저자:   업로드:2017-06-28  조회수:

    Many cognitive processes, such as decision-making, take place within seconds or minutes. Neuroscientists have longed to capture neuron activity during such tasks, but that dream has remained elusive — until now.


    Scientists at MIT and Stanford say they have developed a technique named FLARE to label neurons when they become active to provide a view of their activity at a moment in time. The method could offer important new insights into neuronal function by offering greater temporal precision than current cell-labeling techniques, which capture activity across time windows of hours or days, according to the investigators.




    "A thought or a cognitive function usually lasts 30 seconds or a minute. That's the range of what we're hoping to be able to capture," says Kay Tye, Ph.D., an assistant professor in the department of brain and cognitive sciences at MIT, a member of the Picower Institute for Learning and Memory. She is one of the senior authors of the study (“A Light- and Calcium-Gated Transcription Factor for Imaging and Manipulating Activated Neurons”), which appears in Nature Biotechnology.

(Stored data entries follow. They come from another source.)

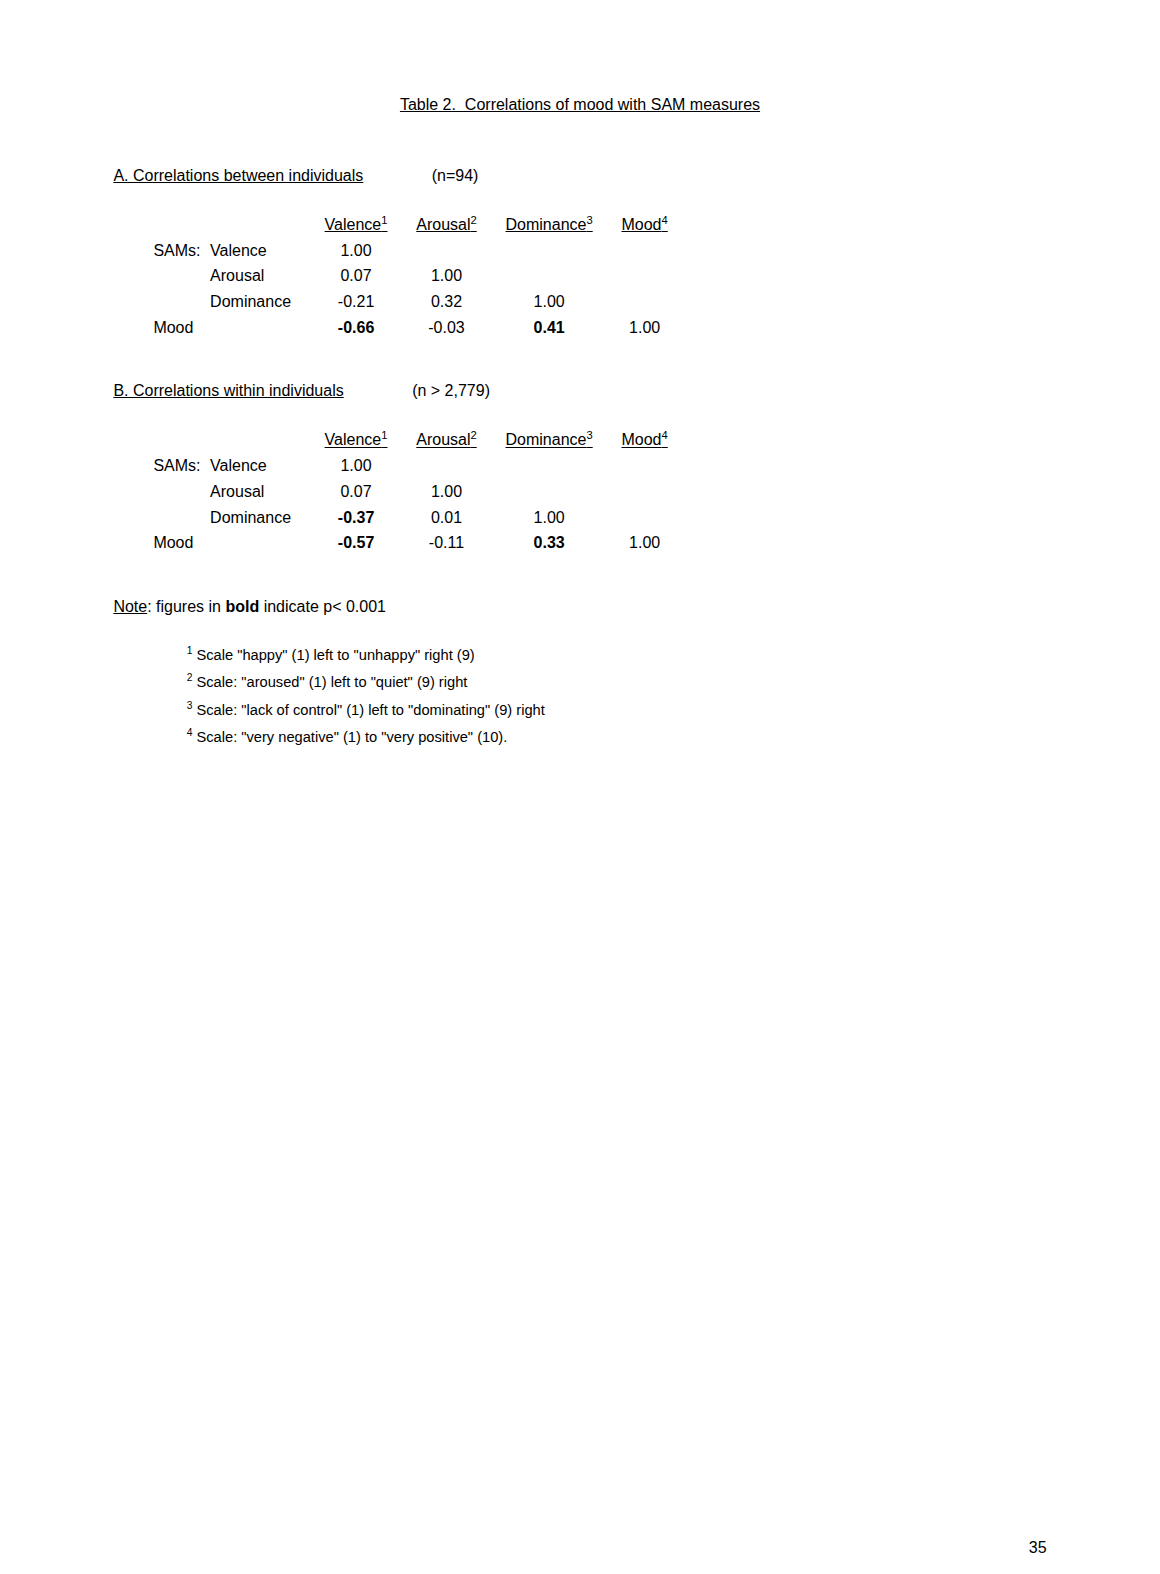Table 2. Correlations of mood with SAM measures
A. Correlations between individuals (n=94)
| | | Valence 1 | Arousal 2 | Dominance 3 | Mood 4 |
| SAMs: | Valence | 1.00 | | | |
| | Arousal | 0.07 | 1.00 | | |
| | Dominance | -0.21 | 0.32 | 1.00 | |
| Mood | | -0.66 | -0.03 | 0.41 | 1.00 |
B. Correlations within individuals (n > 2,779)
| | | Valence 1 | Arousal 2 | Dominance 3 | Mood 4 |
| SAMs: | Valence | 1.00 | | | |
| | Arousal | 0.07 | 1.00 | | |
| | Dominance | -0.37 | 0.01 | 1.00 | |
| Mood | | -0.57 | -0.11 | 0.33 | 1.00 |
Note: figures in bold indicate p< 0.001
1 Scale "happy" (1) left to "unhappy" right (9)
2 Scale: "aroused" (1) left to "quiet" (9) right
3 Scale: "lack of control" (1) left to "dominating" (9) right
4 Scale: "very negative" (1) to "very positive" (10).
35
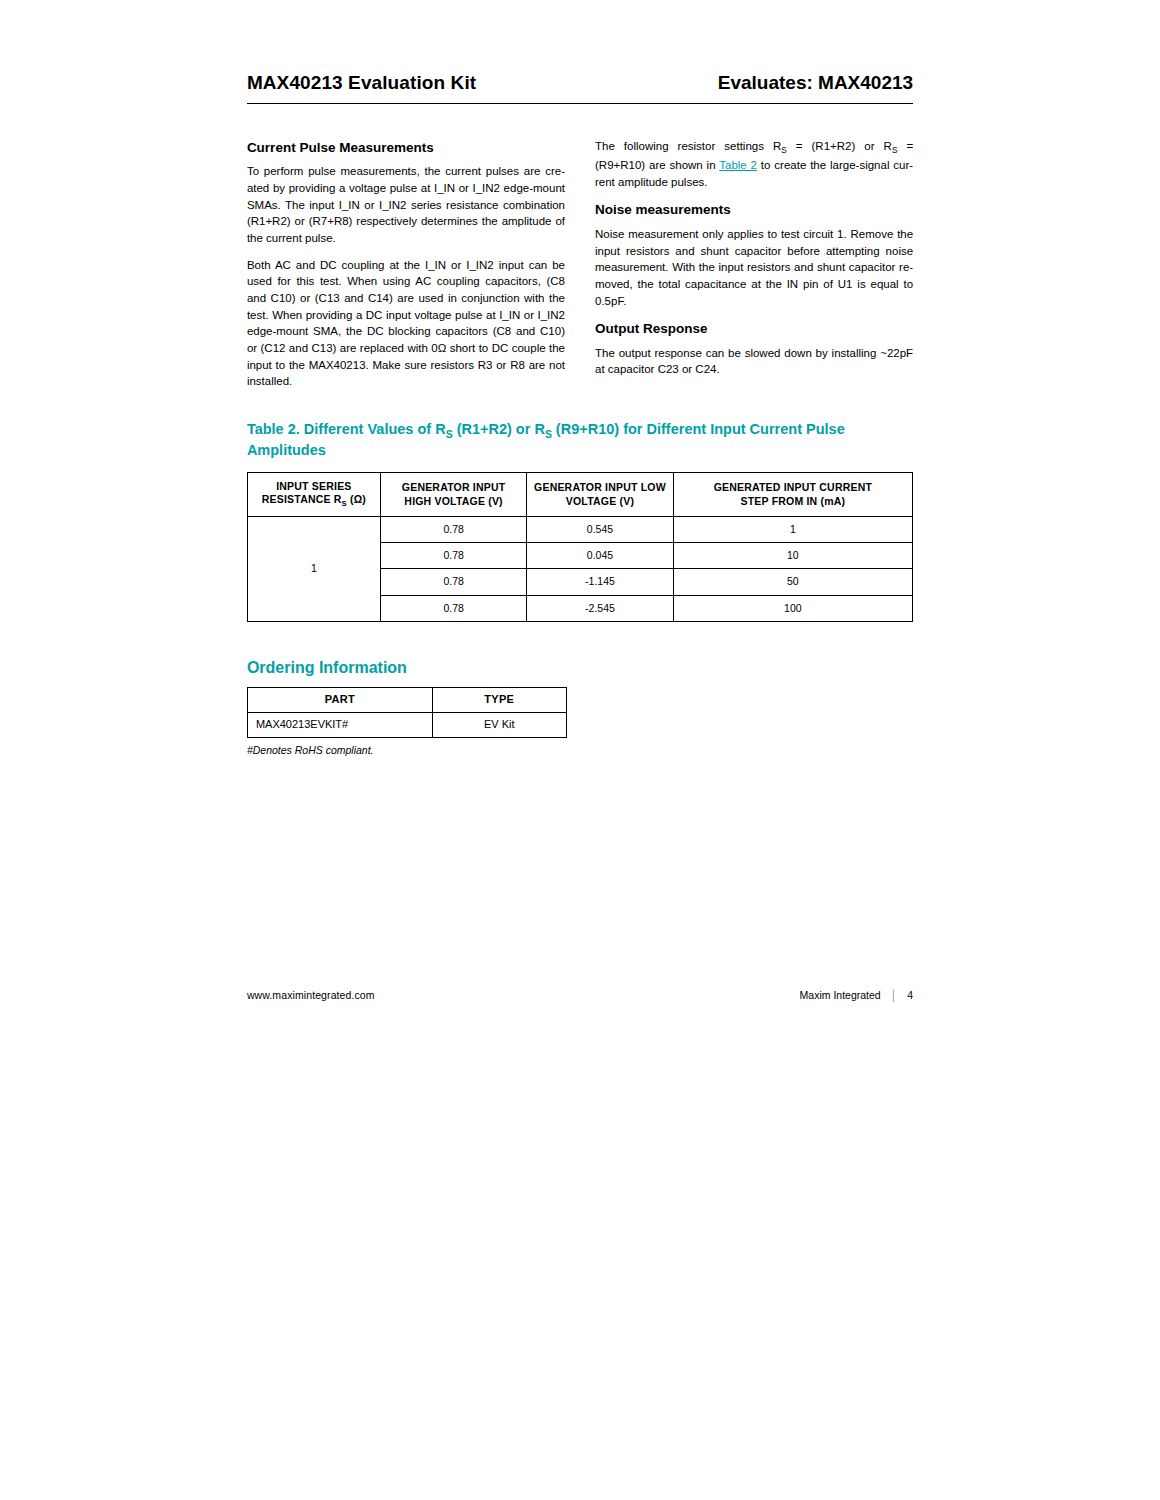MAX40213 Evaluation Kit
Evaluates: MAX40213
Current Pulse Measurements
To perform pulse measurements, the current pulses are created by providing a voltage pulse at I_IN or I_IN2 edge-mount SMAs. The input I_IN or I_IN2 series resistance combination (R1+R2) or (R7+R8) respectively determines the amplitude of the current pulse.
Both AC and DC coupling at the I_IN or I_IN2 input can be used for this test. When using AC coupling capacitors, (C8 and C10) or (C13 and C14) are used in conjunction with the test. When providing a DC input voltage pulse at I_IN or I_IN2 edge-mount SMA, the DC blocking capacitors (C8 and C10) or (C12 and C13) are replaced with 0Ω short to DC couple the input to the MAX40213. Make sure resistors R3 or R8 are not installed.
The following resistor settings RS = (R1+R2) or RS = (R9+R10) are shown in Table 2 to create the large-signal current amplitude pulses.
Noise measurements
Noise measurement only applies to test circuit 1. Remove the input resistors and shunt capacitor before attempting noise measurement. With the input resistors and shunt capacitor removed, the total capacitance at the IN pin of U1 is equal to 0.5pF.
Output Response
The output response can be slowed down by installing ~22pF at capacitor C23 or C24.
Table 2. Different Values of RS (R1+R2) or RS (R9+R10) for Different Input Current Pulse Amplitudes
| INPUT SERIES RESISTANCE R S (Ω) | GENERATOR INPUT HIGH VOLTAGE (V) | GENERATOR INPUT LOW VOLTAGE (V) | GENERATED INPUT CURRENT STEP FROM IN (mA) |
| --- | --- | --- | --- |
| 1 | 0.78 | 0.545 | 1 |
| 0.78 | 0.045 | 10 |
| 0.78 | -1.145 | 50 |
| 0.78 | -2.545 | 100 |
Ordering Information
| PART | TYPE |
| --- | --- |
| MAX40213EVKIT# | EV Kit |
#Denotes RoHS compliant.
www.maximintegrated.com
Maxim Integrated │ 4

    “…we present FLARE, an engineered transcription factor that drives expression of fluorescent proteins, opsins, and other genetically encoded tools only in the subset of neurons that experienced activity during a user-defined time window,” write the researchers. “FLARE senses the coincidence of elevated cytosolic calcium and externally applied blue light, which together produce translocation of a membrane-anchored transcription factor to the nucleus to drive expression of any transgene.”


    Dr. Tye believes that the novel tool could be used to help decipher the neural circuits involved in learning and memory, among many other possibilities. She developed the technology with former MIT professor Alice Ting, Ph.D., who is now a professor of genetics and biology at Stanford and is also a senior author of the paper. The paper's lead author is Wenjing Wang, Ph.D., a Stanford postdoc.


    Existing tools allow researchers to engineer cells so that when neurons turn on a gene called cfos, which helps cells respond to new information, they also turn on an artificially introduced gene for a fluorescent protein or another tagging molecule. The system is designed so that this labeling takes place only when animals are exposed to a drug that activates the system, giving scientists control over the timing. However, the control is not very precise.